El investigador del IMT detalló que la Comisión Estatal de Infraestructura aportó también los señalamientos para la carretera, mientras que el instituto donó el cemento y arena. La habilitación de las señales y su colocación corrió por cuenta de los propios usuarios ciclistas de la zona.

“La ciclovía ya está construida, ahora el problema son los automovilistas que la invaden para estacionarse.

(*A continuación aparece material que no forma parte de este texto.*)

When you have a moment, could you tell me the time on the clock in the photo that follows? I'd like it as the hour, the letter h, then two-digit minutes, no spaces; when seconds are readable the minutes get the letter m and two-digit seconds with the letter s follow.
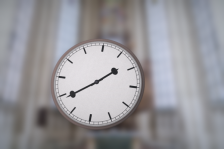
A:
1h39
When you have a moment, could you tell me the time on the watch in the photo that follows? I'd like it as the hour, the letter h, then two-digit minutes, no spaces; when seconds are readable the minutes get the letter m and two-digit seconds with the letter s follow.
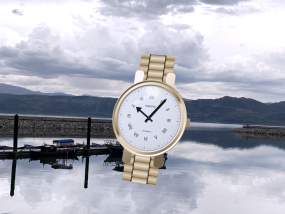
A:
10h06
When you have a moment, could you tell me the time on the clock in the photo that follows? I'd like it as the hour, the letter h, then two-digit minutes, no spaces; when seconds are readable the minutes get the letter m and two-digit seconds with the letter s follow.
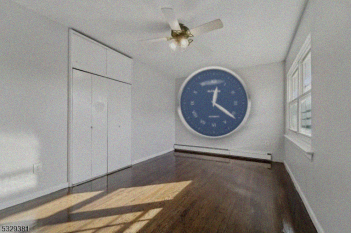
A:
12h21
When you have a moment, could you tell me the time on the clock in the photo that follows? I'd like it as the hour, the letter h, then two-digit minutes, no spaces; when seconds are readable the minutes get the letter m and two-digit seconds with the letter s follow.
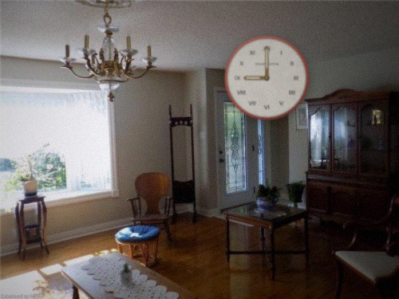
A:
9h00
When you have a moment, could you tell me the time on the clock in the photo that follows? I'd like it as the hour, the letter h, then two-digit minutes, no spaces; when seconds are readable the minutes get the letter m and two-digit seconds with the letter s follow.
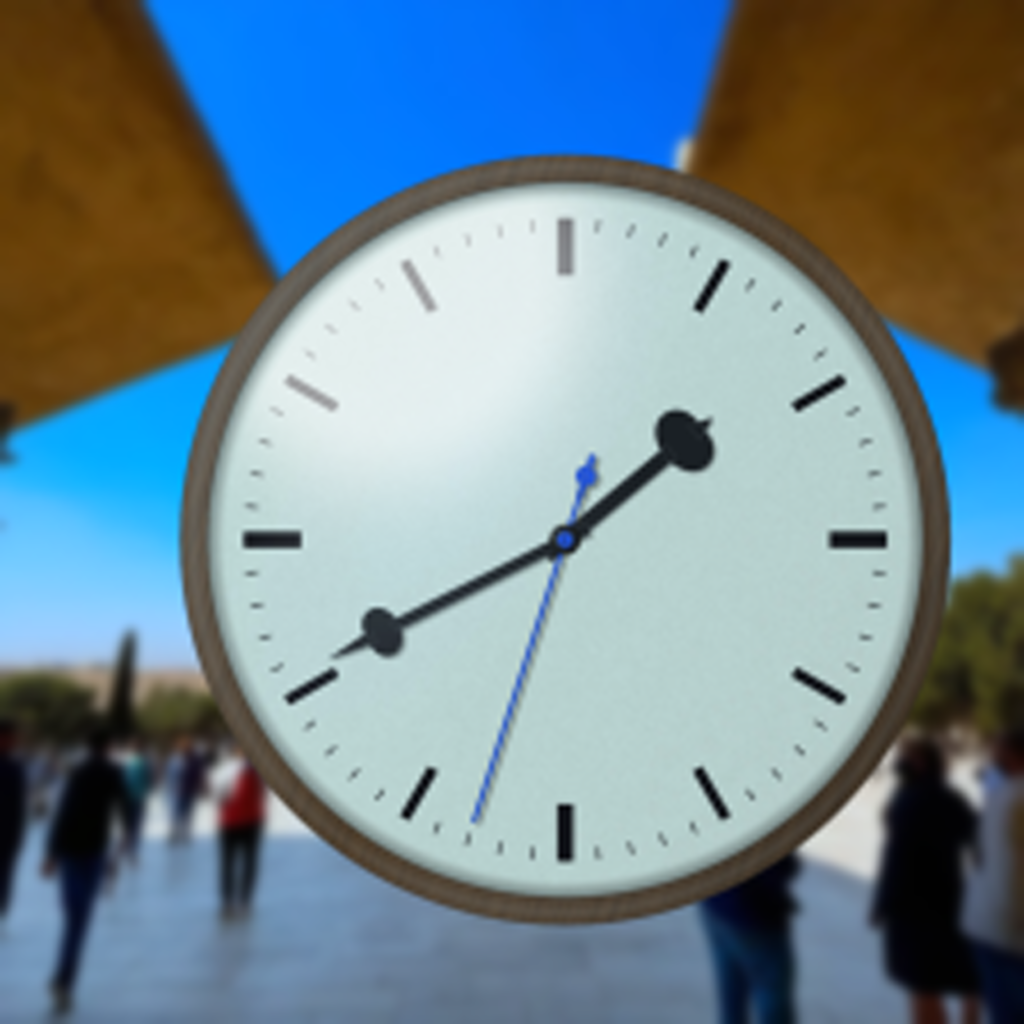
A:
1h40m33s
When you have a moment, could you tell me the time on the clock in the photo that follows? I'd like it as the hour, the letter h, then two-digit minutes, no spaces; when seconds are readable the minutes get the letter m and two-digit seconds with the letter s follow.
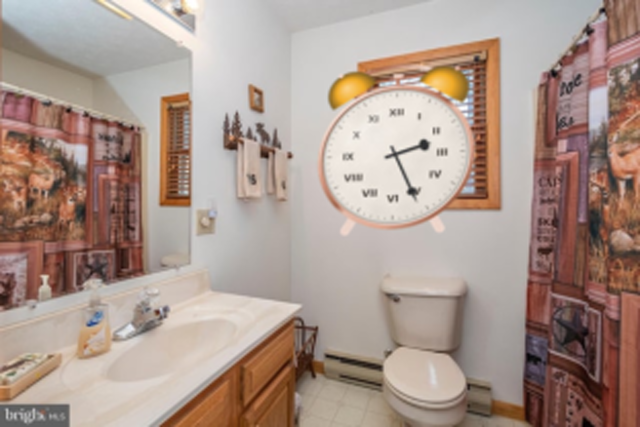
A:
2h26
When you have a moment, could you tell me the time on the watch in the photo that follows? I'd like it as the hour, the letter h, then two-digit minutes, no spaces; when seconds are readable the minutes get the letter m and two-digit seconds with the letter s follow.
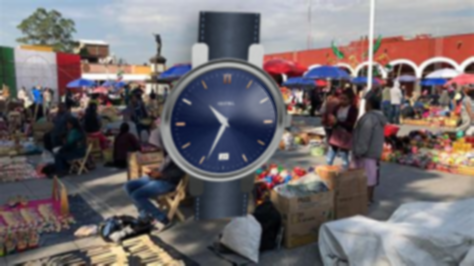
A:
10h34
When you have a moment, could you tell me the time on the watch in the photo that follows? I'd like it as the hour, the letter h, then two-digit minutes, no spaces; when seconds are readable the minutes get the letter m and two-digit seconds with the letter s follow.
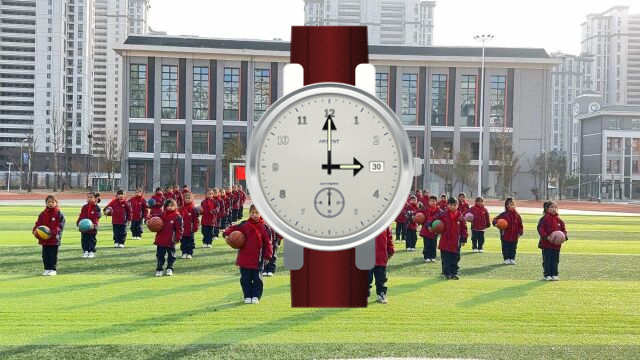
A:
3h00
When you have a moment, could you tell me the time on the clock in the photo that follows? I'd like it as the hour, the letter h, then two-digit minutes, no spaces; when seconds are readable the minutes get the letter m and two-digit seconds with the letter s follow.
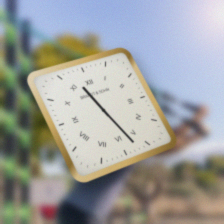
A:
11h27
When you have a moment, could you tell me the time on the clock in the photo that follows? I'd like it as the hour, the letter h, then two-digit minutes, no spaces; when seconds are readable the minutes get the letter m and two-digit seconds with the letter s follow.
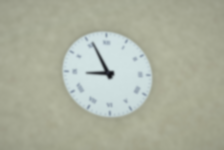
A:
8h56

En ese sentido, falta una cultura vial en México, por lo que hemos dado pláticas en las comunidades para que todos respeten esta infraestructura”, señaló.

Ricardo Eugenio Arredondo anunció que este proyecto cuenta con una página de Facebook, llamada “Construyendo ciclovías rurales”, donde se promueve el apoyo a las comunidades y el conocimiento de las actividades comunitarias, por parte de los pobladores.

“El proyecto ha detonado la actividad productiva, porque han surgido negocios de los mismos pobladores alrededor de la ciclovía. La inversión es muy baja en comparación con las urbanas; de haber pagado a todas las personas que colaboraron, el costo hubiera sido, aproximadamente, de 450 mil pesos por los tres kilómetros, en comparación con la que se encuentra en avenida Universidad de la ciudad de Querétaro, donde el costo que se hizo hace ocho años fue de un millón de pesos por cada kilómetro”, señaló.